## [What is being asked]
From the material below, work out how many lines contain "yang" and answer with the number only.

## [Entries provided]
────────────────────────────────────────

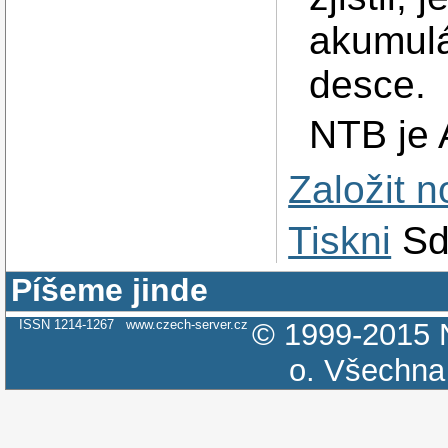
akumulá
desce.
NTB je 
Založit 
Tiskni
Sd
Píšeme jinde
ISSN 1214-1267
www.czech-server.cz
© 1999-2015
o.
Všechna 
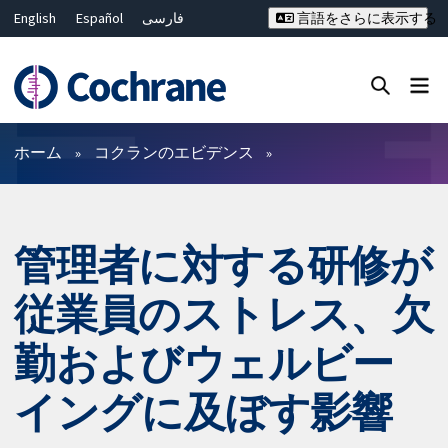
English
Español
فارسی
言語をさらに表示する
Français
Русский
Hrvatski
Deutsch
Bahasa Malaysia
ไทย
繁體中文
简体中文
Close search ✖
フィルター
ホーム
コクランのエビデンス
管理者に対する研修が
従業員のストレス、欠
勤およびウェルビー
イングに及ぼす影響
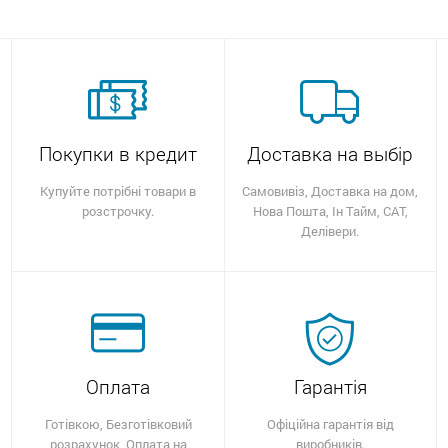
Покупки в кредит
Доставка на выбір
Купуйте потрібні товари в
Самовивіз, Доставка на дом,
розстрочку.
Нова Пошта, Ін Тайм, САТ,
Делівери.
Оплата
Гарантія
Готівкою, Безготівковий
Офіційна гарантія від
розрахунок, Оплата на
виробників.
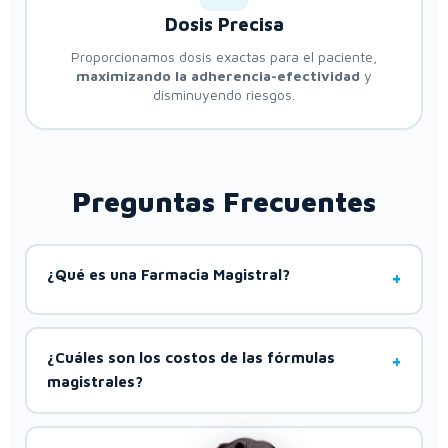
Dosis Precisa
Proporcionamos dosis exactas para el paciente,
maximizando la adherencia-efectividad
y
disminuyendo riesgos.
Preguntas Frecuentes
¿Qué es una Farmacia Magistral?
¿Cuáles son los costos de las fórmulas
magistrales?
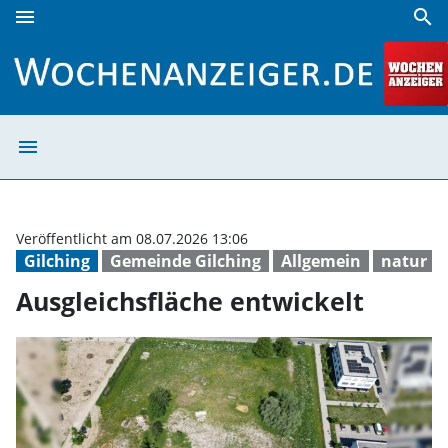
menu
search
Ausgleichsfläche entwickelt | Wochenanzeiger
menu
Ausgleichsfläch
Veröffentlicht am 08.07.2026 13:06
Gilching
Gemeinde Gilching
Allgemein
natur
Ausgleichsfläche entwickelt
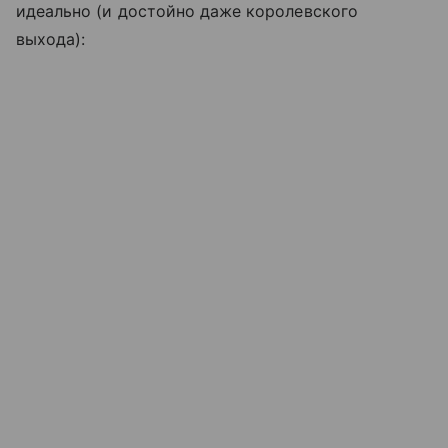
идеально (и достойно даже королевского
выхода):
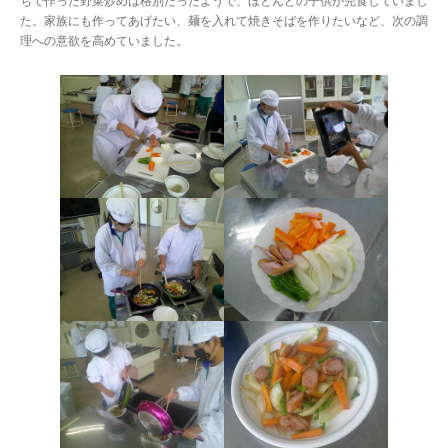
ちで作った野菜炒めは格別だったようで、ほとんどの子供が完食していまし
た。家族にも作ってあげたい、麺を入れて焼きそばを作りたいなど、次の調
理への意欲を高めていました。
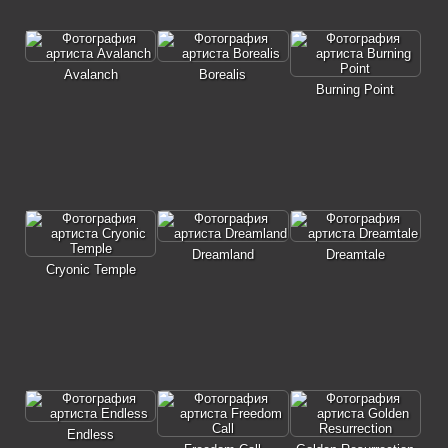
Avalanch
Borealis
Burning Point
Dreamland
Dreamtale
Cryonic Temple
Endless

────────────────────────────────────────

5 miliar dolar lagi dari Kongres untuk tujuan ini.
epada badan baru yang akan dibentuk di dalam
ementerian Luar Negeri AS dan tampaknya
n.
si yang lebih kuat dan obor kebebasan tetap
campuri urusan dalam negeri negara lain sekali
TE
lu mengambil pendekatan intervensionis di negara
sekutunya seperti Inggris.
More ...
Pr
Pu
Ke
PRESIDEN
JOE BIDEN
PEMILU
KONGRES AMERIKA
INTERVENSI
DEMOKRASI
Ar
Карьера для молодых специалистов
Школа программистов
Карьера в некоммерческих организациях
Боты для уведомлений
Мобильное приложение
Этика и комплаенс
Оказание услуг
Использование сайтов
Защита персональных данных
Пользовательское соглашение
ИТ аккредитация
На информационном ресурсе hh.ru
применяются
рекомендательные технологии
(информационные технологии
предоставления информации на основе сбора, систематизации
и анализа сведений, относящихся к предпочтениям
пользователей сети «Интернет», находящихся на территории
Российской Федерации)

────────────────────────────────────────

## [Result of this task]
2